Hip arthroscopy rehabilitation typically proceeds through four phases: protection of the repair (weeks 0 to 6), restoration of range of motion and strength (weeks 6 to 16), sport-specific training (weeks 16 to 24), and return to sport (month 6 to 12 for most patients). Patients with cartilage procedures (microfracture, ACI, MACI) have extended protection phases (flat-foot weight-bearing for 8 to 10 weeks) and longer total rehabilitation timelines (12 to 24 months). Those with labral reconstruction rather than repair similarly require additional protection to allow graft incorporation.

Important Limitations of the RAPID Score

• Imaging underestimation of cartilage damage: Even the highest-quality MR arthrography systematically underestimates the extent of acetabular cartilage delamination compared to direct arthroscopic assessment. The RAPID Score incorporates imaging findings and attempts to correct for this underestimation through the clinical and radiographic domains, but some degree of underestimation of the final intraoperative finding is inherent in any preoperative scoring system. Surgeons should always be prepared to find more extensive cartilage damage at arthroscopy than the RAPID Score predicts.
• Operator dependence of imaging interpretation: The quality and accuracy of MR arthrography interpretation for acetabular pathology is highly dependent on radiologist experience and institutional expertise. In centers without dedicated musculoskeletal radiologists experienced in hip pathology, labral tears and cartilage signal abnormalities may be missed or undergraded, leading to falsely low RAPID scores in the imaging domain. Correlation between the treating surgeon and radiologist is essential for optimal preoperative assessment.

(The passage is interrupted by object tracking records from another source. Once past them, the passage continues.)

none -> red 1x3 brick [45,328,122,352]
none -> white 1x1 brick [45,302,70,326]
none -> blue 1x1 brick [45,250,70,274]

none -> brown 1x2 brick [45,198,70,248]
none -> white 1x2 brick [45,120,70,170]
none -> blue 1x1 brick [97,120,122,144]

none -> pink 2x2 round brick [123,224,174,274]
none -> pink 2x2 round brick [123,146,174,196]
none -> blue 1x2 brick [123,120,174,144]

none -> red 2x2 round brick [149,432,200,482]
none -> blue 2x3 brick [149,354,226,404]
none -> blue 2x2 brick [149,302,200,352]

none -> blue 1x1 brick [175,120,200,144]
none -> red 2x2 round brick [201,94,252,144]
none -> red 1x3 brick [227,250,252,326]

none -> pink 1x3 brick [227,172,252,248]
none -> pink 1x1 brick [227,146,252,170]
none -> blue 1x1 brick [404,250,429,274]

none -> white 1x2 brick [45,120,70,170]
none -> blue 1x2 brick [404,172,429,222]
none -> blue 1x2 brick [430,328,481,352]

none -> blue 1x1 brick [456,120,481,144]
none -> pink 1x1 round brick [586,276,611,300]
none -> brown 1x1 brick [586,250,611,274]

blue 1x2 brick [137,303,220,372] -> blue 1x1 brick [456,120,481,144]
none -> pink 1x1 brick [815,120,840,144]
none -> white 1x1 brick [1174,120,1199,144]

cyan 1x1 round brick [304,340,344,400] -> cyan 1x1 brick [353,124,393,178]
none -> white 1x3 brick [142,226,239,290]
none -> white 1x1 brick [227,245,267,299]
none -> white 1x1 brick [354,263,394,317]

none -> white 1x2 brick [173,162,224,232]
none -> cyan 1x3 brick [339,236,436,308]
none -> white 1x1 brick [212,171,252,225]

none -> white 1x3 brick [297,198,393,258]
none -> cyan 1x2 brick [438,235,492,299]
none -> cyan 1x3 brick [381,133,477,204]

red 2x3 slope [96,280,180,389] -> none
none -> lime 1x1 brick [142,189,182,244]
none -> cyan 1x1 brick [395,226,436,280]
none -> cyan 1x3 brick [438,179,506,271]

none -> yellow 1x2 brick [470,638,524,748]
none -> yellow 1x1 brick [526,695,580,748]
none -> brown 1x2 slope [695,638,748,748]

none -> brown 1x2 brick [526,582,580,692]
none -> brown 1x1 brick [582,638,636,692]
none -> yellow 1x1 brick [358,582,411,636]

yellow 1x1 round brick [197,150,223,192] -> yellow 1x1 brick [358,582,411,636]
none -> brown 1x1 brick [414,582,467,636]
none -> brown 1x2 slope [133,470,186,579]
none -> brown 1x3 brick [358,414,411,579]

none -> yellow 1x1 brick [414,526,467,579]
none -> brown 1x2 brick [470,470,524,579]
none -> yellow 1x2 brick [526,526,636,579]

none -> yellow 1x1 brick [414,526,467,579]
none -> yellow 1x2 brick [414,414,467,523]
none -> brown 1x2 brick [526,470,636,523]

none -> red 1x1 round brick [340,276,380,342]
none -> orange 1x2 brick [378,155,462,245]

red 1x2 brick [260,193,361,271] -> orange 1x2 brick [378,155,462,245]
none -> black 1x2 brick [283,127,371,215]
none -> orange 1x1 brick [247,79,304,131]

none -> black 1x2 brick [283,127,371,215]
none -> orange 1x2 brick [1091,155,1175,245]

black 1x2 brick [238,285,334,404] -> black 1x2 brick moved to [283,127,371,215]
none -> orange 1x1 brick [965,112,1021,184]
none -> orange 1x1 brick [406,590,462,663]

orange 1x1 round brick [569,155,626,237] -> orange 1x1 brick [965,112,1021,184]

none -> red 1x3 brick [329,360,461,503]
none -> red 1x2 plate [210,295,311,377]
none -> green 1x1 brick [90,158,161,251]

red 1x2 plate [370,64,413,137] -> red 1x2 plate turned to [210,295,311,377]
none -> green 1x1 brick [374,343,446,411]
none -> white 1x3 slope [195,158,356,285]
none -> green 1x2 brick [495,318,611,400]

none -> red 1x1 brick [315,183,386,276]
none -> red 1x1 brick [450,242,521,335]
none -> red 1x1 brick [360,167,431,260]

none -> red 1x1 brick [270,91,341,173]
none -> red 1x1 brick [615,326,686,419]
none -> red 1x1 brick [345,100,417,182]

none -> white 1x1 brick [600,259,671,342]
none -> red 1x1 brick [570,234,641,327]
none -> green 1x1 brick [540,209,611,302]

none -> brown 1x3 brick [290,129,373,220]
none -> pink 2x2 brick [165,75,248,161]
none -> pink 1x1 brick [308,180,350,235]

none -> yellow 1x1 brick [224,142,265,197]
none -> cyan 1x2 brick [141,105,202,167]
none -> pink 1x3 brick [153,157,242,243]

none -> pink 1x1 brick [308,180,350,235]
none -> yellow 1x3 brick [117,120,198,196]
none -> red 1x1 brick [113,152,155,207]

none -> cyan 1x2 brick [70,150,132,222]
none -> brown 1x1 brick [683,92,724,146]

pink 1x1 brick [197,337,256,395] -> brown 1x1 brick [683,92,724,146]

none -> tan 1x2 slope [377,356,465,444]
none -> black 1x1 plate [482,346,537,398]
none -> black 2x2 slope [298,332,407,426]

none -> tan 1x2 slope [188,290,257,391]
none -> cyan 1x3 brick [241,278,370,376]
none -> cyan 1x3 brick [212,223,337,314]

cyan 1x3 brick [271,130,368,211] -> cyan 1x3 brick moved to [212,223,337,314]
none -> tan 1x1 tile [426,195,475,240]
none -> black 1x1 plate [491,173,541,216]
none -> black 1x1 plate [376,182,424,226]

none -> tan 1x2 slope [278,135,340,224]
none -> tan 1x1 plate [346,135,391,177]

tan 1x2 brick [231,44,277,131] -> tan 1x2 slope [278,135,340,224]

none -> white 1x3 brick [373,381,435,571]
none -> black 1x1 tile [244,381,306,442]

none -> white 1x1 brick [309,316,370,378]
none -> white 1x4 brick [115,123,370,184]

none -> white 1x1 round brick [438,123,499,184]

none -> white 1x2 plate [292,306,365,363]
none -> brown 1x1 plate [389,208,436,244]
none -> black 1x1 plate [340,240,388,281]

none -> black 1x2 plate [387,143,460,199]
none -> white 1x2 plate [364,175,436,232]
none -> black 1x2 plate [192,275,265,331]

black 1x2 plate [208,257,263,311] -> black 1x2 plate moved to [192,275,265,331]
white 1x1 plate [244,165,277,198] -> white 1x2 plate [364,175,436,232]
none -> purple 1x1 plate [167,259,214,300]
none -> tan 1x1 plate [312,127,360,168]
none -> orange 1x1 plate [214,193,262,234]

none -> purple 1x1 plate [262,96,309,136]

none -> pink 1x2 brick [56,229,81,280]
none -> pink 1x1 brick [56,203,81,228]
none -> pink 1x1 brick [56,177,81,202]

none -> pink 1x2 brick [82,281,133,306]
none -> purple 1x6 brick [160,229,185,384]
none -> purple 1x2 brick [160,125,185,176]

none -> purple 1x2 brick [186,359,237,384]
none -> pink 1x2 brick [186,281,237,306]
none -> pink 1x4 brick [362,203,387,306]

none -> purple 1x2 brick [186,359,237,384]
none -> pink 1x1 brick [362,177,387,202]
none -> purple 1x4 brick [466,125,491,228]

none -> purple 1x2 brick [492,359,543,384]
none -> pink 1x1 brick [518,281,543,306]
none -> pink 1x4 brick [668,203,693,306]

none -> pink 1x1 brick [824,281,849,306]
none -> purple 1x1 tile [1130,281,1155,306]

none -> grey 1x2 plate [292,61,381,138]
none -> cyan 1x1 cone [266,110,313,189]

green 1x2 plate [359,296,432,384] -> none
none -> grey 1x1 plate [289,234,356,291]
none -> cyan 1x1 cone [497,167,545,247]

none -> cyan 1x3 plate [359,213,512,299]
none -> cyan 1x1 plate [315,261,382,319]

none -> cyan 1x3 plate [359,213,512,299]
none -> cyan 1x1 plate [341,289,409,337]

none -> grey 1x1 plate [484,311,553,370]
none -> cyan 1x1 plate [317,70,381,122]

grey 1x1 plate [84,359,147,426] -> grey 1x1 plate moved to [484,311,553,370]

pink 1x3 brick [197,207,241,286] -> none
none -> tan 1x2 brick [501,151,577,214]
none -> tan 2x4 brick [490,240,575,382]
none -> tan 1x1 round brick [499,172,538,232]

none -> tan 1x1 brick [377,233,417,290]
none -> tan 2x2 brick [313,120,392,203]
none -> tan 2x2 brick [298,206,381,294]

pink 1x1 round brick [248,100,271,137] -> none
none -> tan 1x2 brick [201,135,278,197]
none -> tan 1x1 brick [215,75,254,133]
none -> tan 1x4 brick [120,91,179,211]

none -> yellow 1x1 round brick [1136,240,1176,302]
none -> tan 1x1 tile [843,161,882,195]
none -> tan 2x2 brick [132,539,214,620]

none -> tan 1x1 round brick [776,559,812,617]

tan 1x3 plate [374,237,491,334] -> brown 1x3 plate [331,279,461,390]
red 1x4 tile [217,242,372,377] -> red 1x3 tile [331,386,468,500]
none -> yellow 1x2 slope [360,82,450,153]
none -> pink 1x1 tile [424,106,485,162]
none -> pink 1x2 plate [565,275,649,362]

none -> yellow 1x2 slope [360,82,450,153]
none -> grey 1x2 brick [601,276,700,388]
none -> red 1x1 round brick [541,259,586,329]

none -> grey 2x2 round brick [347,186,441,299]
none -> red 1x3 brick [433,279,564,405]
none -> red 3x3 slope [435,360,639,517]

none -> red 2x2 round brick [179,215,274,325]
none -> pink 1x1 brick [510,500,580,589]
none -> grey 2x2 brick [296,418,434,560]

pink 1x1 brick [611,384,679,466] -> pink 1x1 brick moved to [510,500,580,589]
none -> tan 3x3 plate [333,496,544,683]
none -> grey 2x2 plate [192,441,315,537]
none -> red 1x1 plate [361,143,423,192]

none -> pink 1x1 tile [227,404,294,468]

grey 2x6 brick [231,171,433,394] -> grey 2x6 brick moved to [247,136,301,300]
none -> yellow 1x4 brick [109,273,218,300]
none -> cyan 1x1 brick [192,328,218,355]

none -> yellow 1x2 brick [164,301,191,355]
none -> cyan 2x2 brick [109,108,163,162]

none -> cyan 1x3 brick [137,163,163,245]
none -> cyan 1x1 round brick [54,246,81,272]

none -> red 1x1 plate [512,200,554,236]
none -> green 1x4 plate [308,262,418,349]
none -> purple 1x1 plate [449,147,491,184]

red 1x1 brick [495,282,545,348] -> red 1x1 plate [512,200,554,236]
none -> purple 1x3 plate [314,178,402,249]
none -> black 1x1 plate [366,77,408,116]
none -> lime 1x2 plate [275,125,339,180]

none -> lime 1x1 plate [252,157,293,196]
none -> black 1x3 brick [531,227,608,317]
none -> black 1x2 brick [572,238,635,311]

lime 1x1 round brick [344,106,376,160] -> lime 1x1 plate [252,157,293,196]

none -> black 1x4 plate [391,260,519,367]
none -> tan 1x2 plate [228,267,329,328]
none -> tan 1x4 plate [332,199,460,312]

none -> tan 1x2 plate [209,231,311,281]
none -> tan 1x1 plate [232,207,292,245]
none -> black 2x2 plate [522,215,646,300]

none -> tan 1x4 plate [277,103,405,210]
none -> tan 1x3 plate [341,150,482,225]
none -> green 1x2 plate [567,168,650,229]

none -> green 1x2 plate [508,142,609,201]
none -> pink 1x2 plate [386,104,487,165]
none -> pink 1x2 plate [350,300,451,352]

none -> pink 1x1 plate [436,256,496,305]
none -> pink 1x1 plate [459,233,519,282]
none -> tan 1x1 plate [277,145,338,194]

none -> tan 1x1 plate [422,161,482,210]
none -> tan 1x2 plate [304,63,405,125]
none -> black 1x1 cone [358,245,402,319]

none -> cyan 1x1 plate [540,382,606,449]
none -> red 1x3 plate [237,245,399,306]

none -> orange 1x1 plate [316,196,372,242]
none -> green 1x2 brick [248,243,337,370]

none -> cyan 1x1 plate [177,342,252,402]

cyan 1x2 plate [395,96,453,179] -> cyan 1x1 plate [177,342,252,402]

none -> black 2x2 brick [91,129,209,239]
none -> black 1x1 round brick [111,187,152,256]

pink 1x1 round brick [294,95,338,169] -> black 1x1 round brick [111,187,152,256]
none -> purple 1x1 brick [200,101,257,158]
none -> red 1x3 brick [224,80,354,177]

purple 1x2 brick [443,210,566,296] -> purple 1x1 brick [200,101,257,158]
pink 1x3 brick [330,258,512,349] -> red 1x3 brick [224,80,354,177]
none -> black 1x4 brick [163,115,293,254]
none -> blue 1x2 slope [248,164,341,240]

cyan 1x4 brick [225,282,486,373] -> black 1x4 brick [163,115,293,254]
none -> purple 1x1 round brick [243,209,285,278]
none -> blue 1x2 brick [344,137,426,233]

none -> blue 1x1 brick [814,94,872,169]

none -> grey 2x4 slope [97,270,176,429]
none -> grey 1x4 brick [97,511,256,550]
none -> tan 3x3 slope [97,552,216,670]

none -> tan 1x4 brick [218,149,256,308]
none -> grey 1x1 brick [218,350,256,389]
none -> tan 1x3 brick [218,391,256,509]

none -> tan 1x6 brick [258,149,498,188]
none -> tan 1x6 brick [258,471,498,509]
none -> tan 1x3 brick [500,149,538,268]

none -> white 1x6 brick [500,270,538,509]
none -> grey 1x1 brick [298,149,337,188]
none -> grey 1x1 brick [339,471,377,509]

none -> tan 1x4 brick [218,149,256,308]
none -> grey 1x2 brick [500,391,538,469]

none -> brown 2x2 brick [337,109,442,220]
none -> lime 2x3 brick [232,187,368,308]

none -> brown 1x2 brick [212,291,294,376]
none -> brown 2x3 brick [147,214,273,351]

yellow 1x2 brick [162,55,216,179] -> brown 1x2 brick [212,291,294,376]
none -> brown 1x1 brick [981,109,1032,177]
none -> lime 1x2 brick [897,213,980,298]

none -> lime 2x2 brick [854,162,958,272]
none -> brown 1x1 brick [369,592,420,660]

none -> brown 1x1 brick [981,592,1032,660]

• Does not capture posterior or inferior labral pathology: The RAPID Score focuses primarily on the anterosuperior chondrolabral complex, which is the most common site of pathology in cam and pincer FAI. Posterior labral tears from hip dysplasia or posterior impingement, and inferior labral pathology adjacent to the transverse ligament, may not be fully reflected in the score and require specific clinical attention and targeted imaging assessment.
• Does not account for extra-articular pathology: Extra-articular sources of hip pain, including iliopsoas impingement, subspine impingement, ischiofemoral impingement, greater trochanteric pain syndrome, and proximal hamstring pathology, can produce clinical presentations that overlap with intra-articular chondrolabral disruption and may generate positive impingement test findings that inflate the physical examination component of the RAPID Score without reflecting true chondrolabral pathology.
• Bipedal weight-bearing radiographs preferred: The radiographic domain is best assessed using weight-bearing AP pelvis and Dunn lateral views, which most accurately reflect the in vivo hip morphology under physiological loading. Non-weight-bearing or supine radiographs may underestimate the degree of joint space narrowing and do not reflect the full contribution of bony morphology to impingement, potentially leading to underestimation of the radiographic domain score.
• Patient-reported pain scores are subjective: The pain characteristics domain relies on patient self-report, which is subject to individual variation in pain perception, catastrophizing tendencies, psychological comorbidities, and recall bias for symptom duration. Patients with high pain catastrophizing scores may report severe and disabling pain from relatively modest chondrolabral disruption, inflating the pain domain score relative to the true structural pathology.
• Not validated for pediatric or adolescent populations: Hip pathology in skeletally immature patients differs substantially from adult pathology in terms of bony morphology, growth-related labral characteristics, and healing biology. The RAPID Score was developed and validated in adult patients and should not be applied to pediatric or adolescent patients in whom different scoring systems and clinical considerations apply.